Required action:
Substitute "segments" for "slices" in the rows below, leaving everything else unchanged. Leave the pictures out of your answer.
=== Provided entries ===
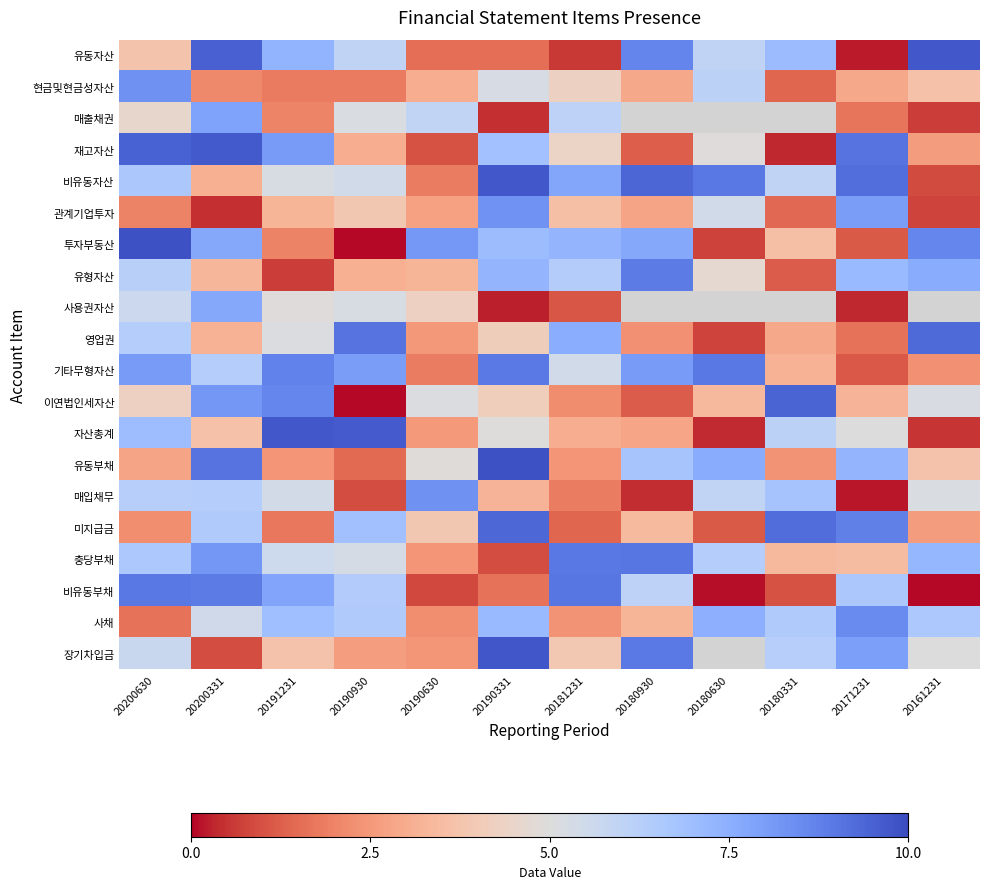

At 20200630, list the series in order from smallest to largest.

사채, 관계기업투자, 미지급금, 유동부채, 유동자산, 이연법인세자산, 매출채권, 사용권자산, 장기차입금, 유형자산, 매입채무, 영업권, 충당부채, 비유동자산, 자산총계, 기타무형자산, 현금및현금성자산, 비유동부채, 재고자산, 투자부동산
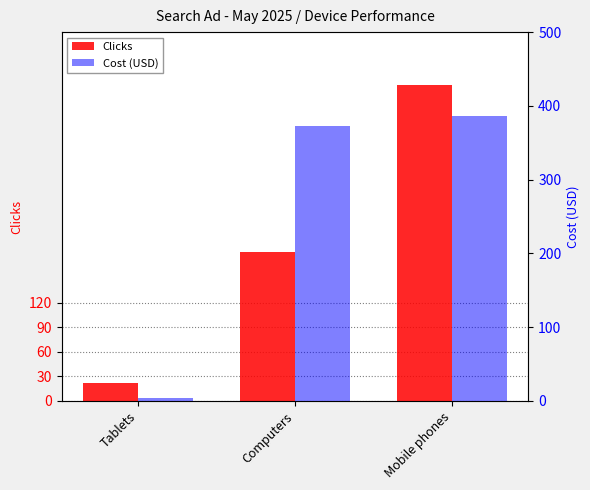

What is the sum of all Clicks values?

589.0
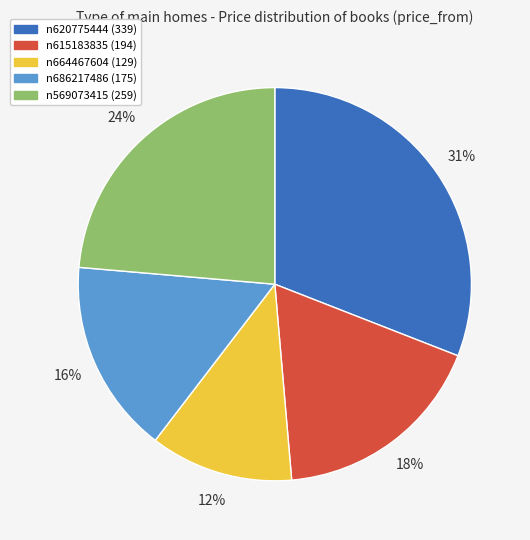

How many slices are in this pie chart?

5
===
Answer space:
At 20200630, list the series in order from smallest to largest.

사채, 관계기업투자, 미지급금, 유동부채, 유동자산, 이연법인세자산, 매출채권, 사용권자산, 장기차입금, 유형자산, 매입채무, 영업권, 충당부채, 비유동자산, 자산총계, 기타무형자산, 현금및현금성자산, 비유동부채, 재고자산, 투자부동산

What is the sum of all Clicks values?

589.0

How many segments are in this pie chart?

5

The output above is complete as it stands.